Abdelmadjid Tebboune, diplômé de l’Ecole nationale d’administration en 1969, plusieurs fois wali (préfet) et ministre, incarne un peu la vieille bureaucratie d’Etat dont le poids s’est affaibli face à la montée d’un capitalisme algérien très particulier. Ses représentants, fédérés au sein du FCE, dirigé par Ali Haddad, proche de Saïd Bouteflika, empiétaient ouvertement sur le terrain habituel de la technocratie d’Etat. A tel point qu’en décembre 2016, les ministres avaient décidé de boycotter un « forum algéro-africain de l’investissement » préparé par le gouvernement et qu’Ali Haddad s’était approprié de fait. L’affaire avait fait scandale et révélé l’ampleur de la déliquescence de la gouvernance du pays.

Nommé premier ministre, Tebboune dût d’emblée s’attaquer à ce représentant des nouvelles forces de l’argent. Le 15 juillet 2017, il fit savoir à M. Haddad qu’il ne voulait pas de lui à une cérémonie organisée par le ministère du travail. Mieux, quelques jours plus tard, il fit adresser des mises en demeure à son entreprise (ETRHB, numéro 1 du BTP dans le privé) au sujet des retards d’exécution d’une multitude de projets.

La réponse arriva vite. Le 30 juillet, les Algériens assistèrent médusés à l’humiliation publique d’Abdelmadjid Tebboune par Saïd Bouteflika, au cimetière d’El Alia, à l’occasion de l’enterrement de l’ancien chef de gouvernement Redha Malek. Des images éloquentes furent diffusées : Saïd Bouteflika, avec Ali Haddad à ses côtés, ignorant ostensiblement le premier ministre. Les caméras, autorisées à s’approcher, montrèrent ensuite Saïd Bouteflika insistant pour emmener Ali Haddad dans sa propre voiture. La scène fut diffusée dans les journaux télévisés du soir. Les Algériens comprirent le message : le « régent » désavouait Tebboune et sa prétention à agir au nom du président. Le 15 août 2017, la disgrâce fut actée : le premier ministre était limogé et remplacé par Ahmed Ouyahia.
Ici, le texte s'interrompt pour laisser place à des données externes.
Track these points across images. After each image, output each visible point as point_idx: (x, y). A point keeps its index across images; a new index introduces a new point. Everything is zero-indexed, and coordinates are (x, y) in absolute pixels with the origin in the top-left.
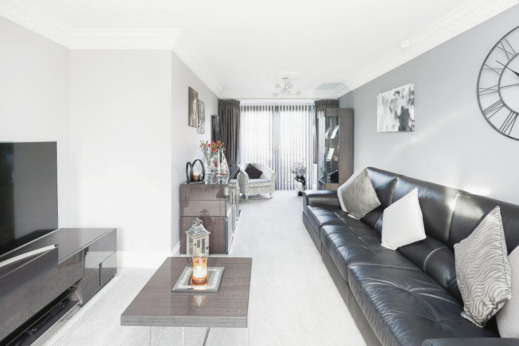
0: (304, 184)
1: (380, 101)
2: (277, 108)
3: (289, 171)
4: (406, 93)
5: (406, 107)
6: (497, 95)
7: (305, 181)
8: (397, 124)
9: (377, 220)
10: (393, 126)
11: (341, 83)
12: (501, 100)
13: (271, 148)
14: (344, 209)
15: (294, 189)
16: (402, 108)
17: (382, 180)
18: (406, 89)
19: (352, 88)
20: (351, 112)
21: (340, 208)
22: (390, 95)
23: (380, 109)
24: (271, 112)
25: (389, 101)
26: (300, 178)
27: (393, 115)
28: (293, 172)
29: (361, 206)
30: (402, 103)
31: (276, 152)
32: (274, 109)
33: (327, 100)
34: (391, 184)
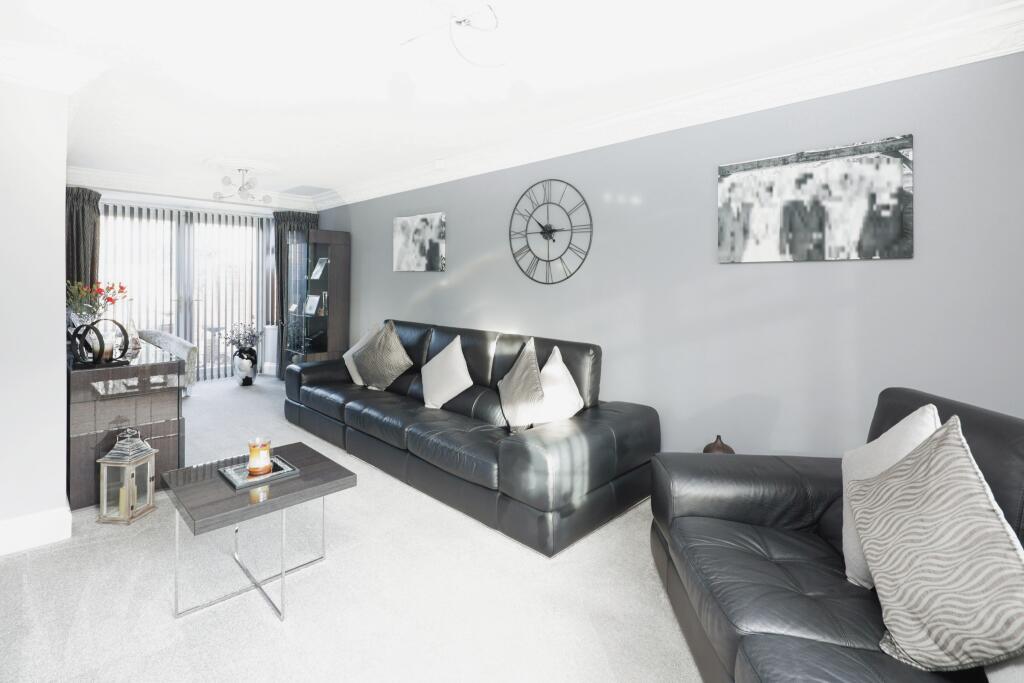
0: (254, 362)
1: (398, 228)
2: (189, 217)
3: (222, 340)
4: (436, 223)
5: (436, 240)
6: (524, 239)
7: (256, 358)
8: (424, 261)
9: (409, 384)
10: (419, 265)
11: (329, 190)
12: (528, 246)
13: (175, 297)
14: (359, 381)
15: (232, 375)
16: (431, 242)
17: (412, 336)
18: (436, 218)
19: (349, 200)
20: (346, 238)
21: (350, 381)
22: (414, 222)
23: (399, 240)
24: (175, 223)
25: (413, 230)
26: (246, 353)
27: (417, 249)
28: (233, 342)
29: (388, 372)
30: (431, 234)
31: (185, 306)
32: (183, 219)
33: (299, 213)
34: (423, 339)
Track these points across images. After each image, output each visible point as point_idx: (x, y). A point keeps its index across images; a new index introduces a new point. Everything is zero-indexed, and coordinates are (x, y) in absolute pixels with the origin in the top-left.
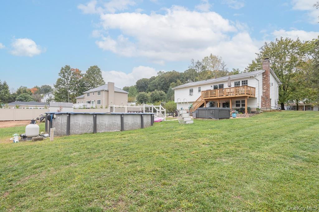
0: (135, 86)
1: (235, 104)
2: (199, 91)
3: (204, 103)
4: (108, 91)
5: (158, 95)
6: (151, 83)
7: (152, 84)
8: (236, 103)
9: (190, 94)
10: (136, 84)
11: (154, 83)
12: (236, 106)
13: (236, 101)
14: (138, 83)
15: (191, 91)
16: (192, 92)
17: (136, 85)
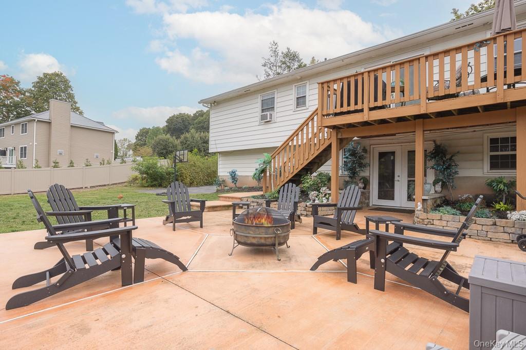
0: (164, 127)
1: (487, 155)
2: (298, 105)
3: (330, 146)
4: (50, 123)
5: (197, 142)
6: (195, 121)
7: (196, 124)
8: (493, 149)
9: (263, 118)
10: (166, 124)
11: (200, 123)
12: (494, 166)
13: (493, 141)
14: (170, 121)
15: (268, 107)
16: (268, 109)
17: (166, 126)
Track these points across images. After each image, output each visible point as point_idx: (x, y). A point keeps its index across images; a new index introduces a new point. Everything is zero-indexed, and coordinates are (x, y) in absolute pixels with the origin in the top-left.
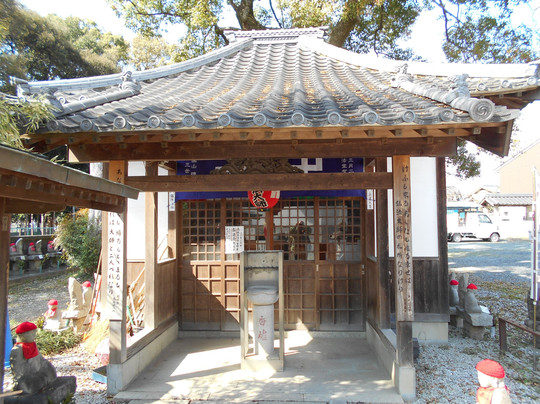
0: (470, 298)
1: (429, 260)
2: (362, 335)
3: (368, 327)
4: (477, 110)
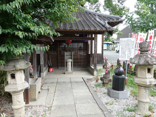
0: (107, 62)
1: (100, 54)
2: (87, 69)
3: (88, 67)
4: (108, 28)
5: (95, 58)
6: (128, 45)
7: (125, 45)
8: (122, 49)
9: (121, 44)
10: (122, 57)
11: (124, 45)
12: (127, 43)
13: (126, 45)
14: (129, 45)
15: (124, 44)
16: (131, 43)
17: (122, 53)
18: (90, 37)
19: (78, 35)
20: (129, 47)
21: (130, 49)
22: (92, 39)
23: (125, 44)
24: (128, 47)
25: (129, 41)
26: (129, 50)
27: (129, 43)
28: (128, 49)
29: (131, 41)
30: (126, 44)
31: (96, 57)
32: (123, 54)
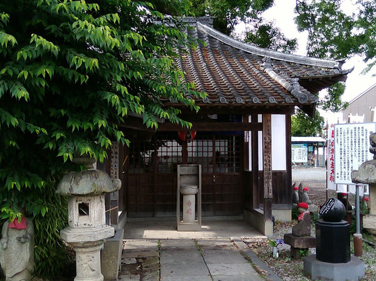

Pas épargné par les affaires

Abdelmadjid Tebboune y gagna une petite popularité de chasseur d’oligarques – que beaucoup jugent excessive. D’autant qu’après son limogeage, il s’est livré à une vibrante déclaration de loyauté à Abdelaziz Bouteflika en l’assurant de son soutien pour un cinquième mandat.

Lui-même n’est pas épargné par les affaires. Son fils, Khaled, est en détention provisoire, soupçonné de blanchiment d’argent, dans le cadre l’affaire Kamel Chikhi, dit El Bouchi. Le nom de ce dernier est associé à une saisie record de cocaïne (701 kg) opérée par les services de l’armée au port d’Oran en mai 2018. L’affaire a déclenché des arrestations en cascade au sein de la haute hiérarchie de l’armée. Plus récemment, au beau milieu de la campagne électorale, l’arrestation d’un des proches de Tebboune, l’homme d’affaires Omar Alilat, placé en mandat de dépôt pour corruption, a un peu plus écorné cette image de pourfendeur de l’argent sale qu’il a essayé de se construire.